## [TEXT PASSAGE]
━━━━━━

# My puppy peed on a rope chew toy - throw it out?



## BlueDaisy (Feb 3, 2010)

The chew toy, that is. Not the puppy. 

My puppy's favorite toy is one of those short rope chew toy things with a big knot in the middle of it and then frayed ends (specifically made for puppies). Well, he peed on some of it last night. Is there anyway I can wash it? Can I throw it in my washer? Or do I have to throw it out?


----------



## TooneyDogs (Aug 6, 2007)

I throw them in the washer when they get grungy.


----------



## misty073 (Mar 31, 2009)

I throw mine in the washer too


----------



## jluker70 (Mar 14, 2010)

I just bought a few of these because I have 6 four week old pups, needless to say they get pee'd on all the time! I just throw them in the wash with the bedding twice a day and it seems to take the smell right out.


----------



## Shell (Oct 19, 2009)

Wash it. After that let it sit out in the sun a bit if you are actually getting in your area. Helps deodorize it completely.

━━━━━━

## [PROMPT 1]
Turn the records into a numbered list, taking everything from the line containing "order: Asterales" down to the final line of the records and leaving out any blank lines.

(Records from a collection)
━━━━━━

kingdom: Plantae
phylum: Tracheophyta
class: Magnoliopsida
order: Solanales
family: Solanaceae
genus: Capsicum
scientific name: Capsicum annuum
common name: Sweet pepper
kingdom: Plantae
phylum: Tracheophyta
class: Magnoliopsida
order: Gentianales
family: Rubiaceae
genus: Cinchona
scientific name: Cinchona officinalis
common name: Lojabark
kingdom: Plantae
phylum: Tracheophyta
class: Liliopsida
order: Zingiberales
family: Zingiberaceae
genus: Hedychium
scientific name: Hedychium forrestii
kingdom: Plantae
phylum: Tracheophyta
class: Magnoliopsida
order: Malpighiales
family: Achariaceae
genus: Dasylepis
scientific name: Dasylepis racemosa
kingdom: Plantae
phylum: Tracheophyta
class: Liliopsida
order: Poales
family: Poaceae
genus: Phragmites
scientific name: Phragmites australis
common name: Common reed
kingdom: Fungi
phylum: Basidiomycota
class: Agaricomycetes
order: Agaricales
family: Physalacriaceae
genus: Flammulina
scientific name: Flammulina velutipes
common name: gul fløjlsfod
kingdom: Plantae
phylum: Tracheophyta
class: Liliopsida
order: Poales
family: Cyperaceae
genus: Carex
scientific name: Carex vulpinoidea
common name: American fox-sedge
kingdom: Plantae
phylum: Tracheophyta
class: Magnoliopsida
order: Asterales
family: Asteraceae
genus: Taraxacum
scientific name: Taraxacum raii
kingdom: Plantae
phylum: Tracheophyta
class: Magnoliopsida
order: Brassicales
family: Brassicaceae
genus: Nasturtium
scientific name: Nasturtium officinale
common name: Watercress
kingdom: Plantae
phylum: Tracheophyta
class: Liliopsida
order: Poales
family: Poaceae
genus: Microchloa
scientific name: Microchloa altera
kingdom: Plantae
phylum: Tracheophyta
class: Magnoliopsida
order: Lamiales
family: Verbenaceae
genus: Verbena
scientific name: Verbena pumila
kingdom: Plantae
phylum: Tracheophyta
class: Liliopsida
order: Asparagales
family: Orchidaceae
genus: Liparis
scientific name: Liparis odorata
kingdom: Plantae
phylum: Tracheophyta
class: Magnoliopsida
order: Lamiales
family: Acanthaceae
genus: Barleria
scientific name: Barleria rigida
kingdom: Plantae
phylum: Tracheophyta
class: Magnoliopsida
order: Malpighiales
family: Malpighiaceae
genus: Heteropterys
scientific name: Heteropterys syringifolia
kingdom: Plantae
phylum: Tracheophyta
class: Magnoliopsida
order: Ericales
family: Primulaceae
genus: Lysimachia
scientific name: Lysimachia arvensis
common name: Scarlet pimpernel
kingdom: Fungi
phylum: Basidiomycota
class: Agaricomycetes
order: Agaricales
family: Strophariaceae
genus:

━━━━━━

## [PROMPT 2]
Give the username of every person who posted in the forum thread about the rope chew toy.

## [OUTPUT 1]
1. order: Asterales
2. family: Asteraceae
3. genus: Taraxacum
4. scientific name: Taraxacum raii
5. kingdom: Plantae
6. phylum: Tracheophyta
7. class: Magnoliopsida
8. order: Brassicales
9. family: Brassicaceae
10. genus: Nasturtium
11. scientific name: Nasturtium officinale
12. common name: Watercress
13. kingdom: Plantae
14. phylum: Tracheophyta
15. class: Liliopsida
16. order: Poales
17. family: Poaceae
18. genus: Microchloa
19. scientific name: Microchloa altera
20. kingdom: Plantae
21. phylum: Tracheophyta
22. class: Magnoliopsida
23. order: Lamiales
24. family: Verbenaceae
25. genus: Verbena
26. scientific name: Verbena pumila
27. kingdom: Plantae
28. phylum: Tracheophyta
29. class: Liliopsida
30. order: Asparagales
31. family: Orchidaceae
32. genus: Liparis
33. scientific name: Liparis odorata
34. kingdom: Plantae
35. phylum: Tracheophyta
36. class: Magnoliopsida
37. order: Lamiales
38. family: Acanthaceae
39. genus: Barleria
40. scientific name: Barleria rigida
41. kingdom: Plantae
42. phylum: Tracheophyta
43. class: Magnoliopsida
44. order: Malpighiales
45. family: Malpighiaceae
46. genus: Heteropterys
47. scientific name: Heteropterys syringifolia
48. kingdom: Plantae
49. phylum: Tracheophyta
50. class: Magnoliopsida
51. order: Ericales
52. family: Primulaceae
53. genus: Lysimachia
54. scientific name: Lysimachia arvensis
55. common name: Scarlet pimpernel
56. kingdom: Fungi
57. phylum: Basidiomycota
58. class: Agaricomycetes
59. order: Agaricales
60. family: Strophariaceae
61. genus:

## [OUTPUT 2]
BlueDaisy
TooneyDogs
misty073
jluker70
Shell